WHAT THE TASK REQUIRES: Print out the data below in full and exactly, skipping the pictures.
Segment Start: DATASET SECTION
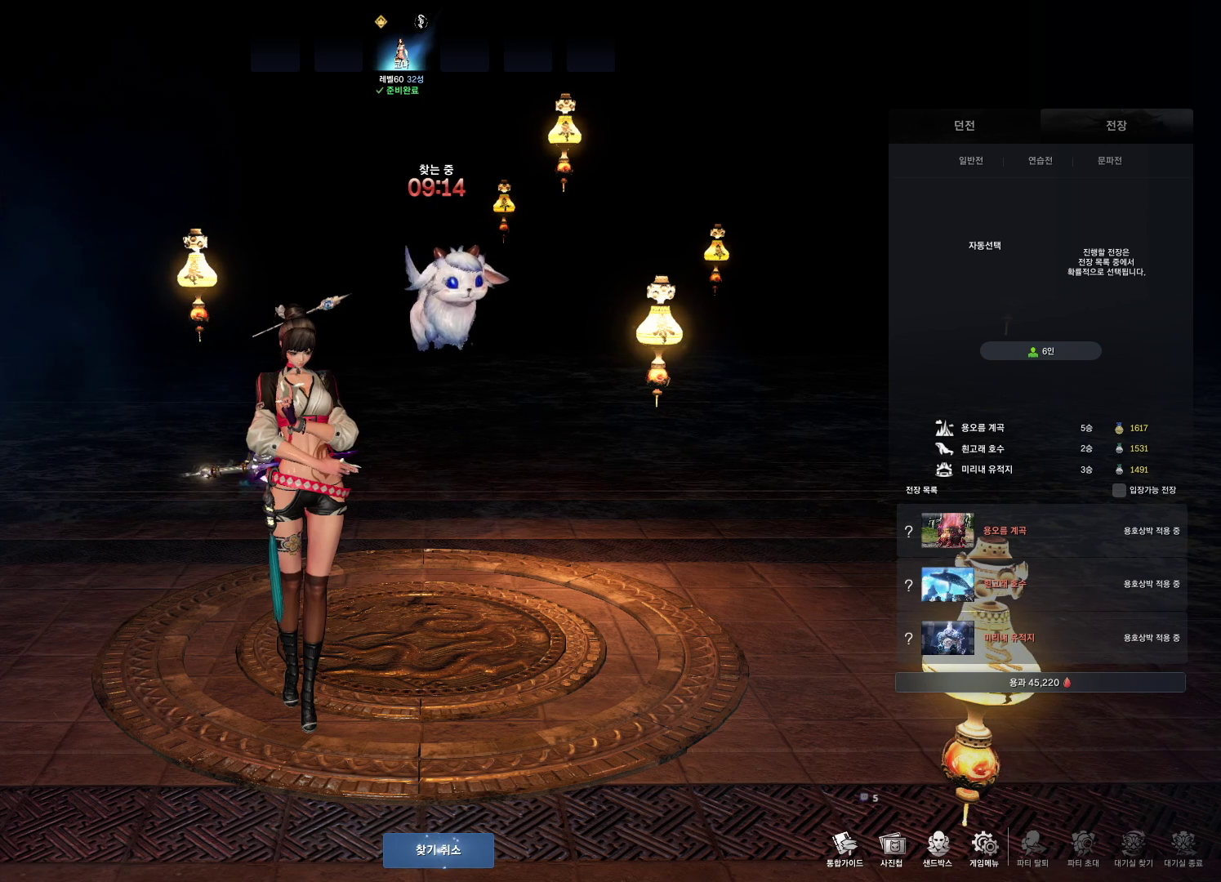
{"keys": [], "mouse": [], "events": [[266, "mouse_mb4", "down"], [300, "mouse_mb4", "up"]]}
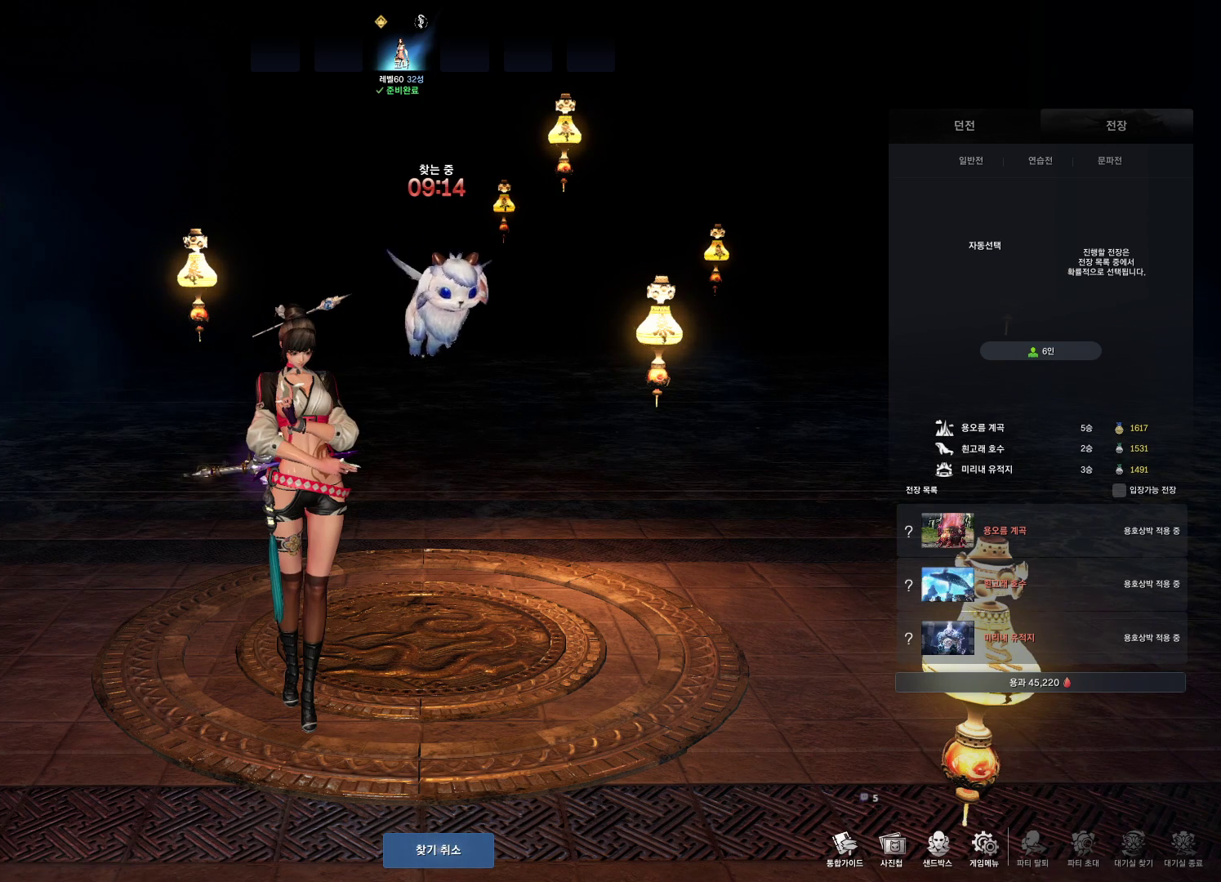
{"keys": [], "mouse": [], "events": [[133, "mouse_mb4", "down"], [200, "mouse_mb4", "up"]]}
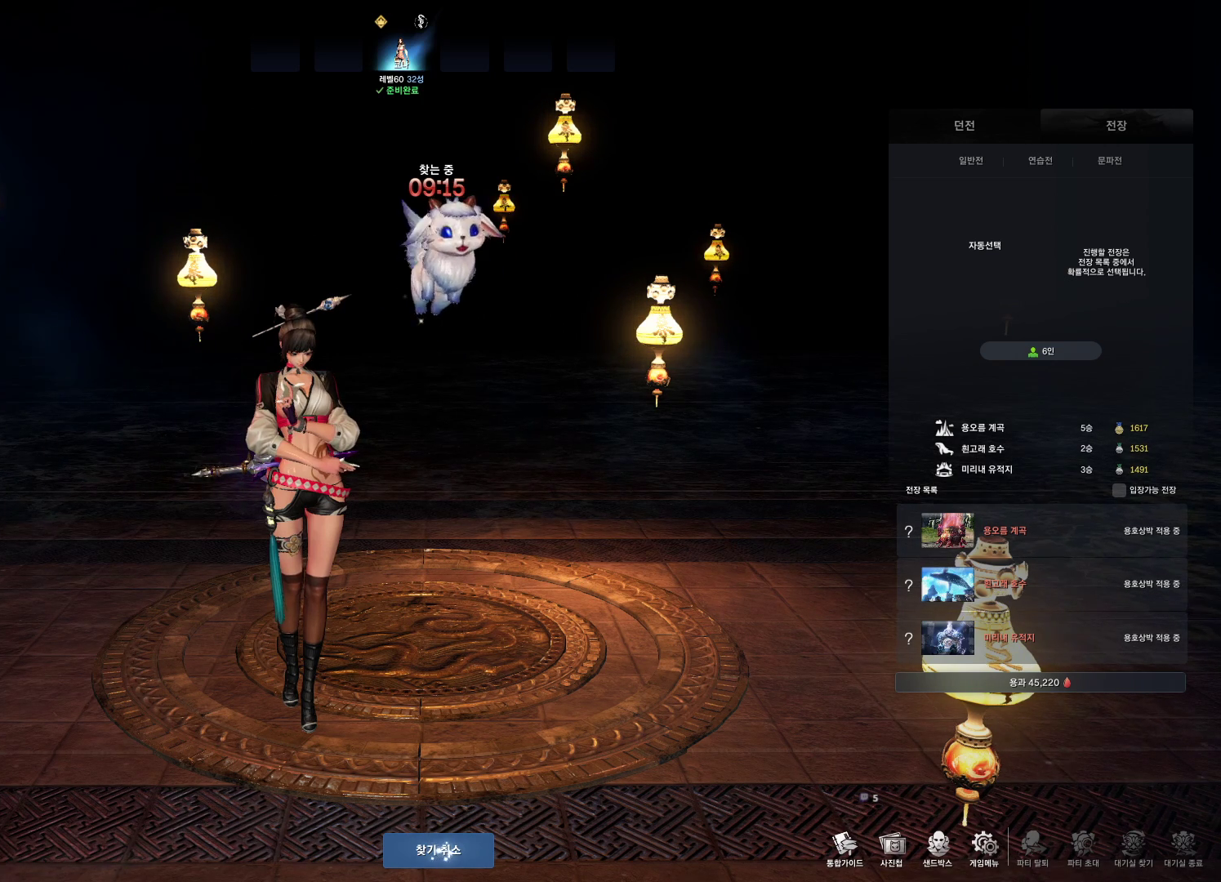
{"keys": [], "mouse": [], "events": []}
Segment End: DATASET SECTION
SOLUTION:
{"keys": [], "mouse": [], "events": [[266, "mouse_mb4", "down"], [300, "mouse_mb4", "up"]]}
{"keys": [], "mouse": [], "events": [[133, "mouse_mb4", "down"], [200, "mouse_mb4", "up"]]}
{"keys": [], "mouse": [], "events": []}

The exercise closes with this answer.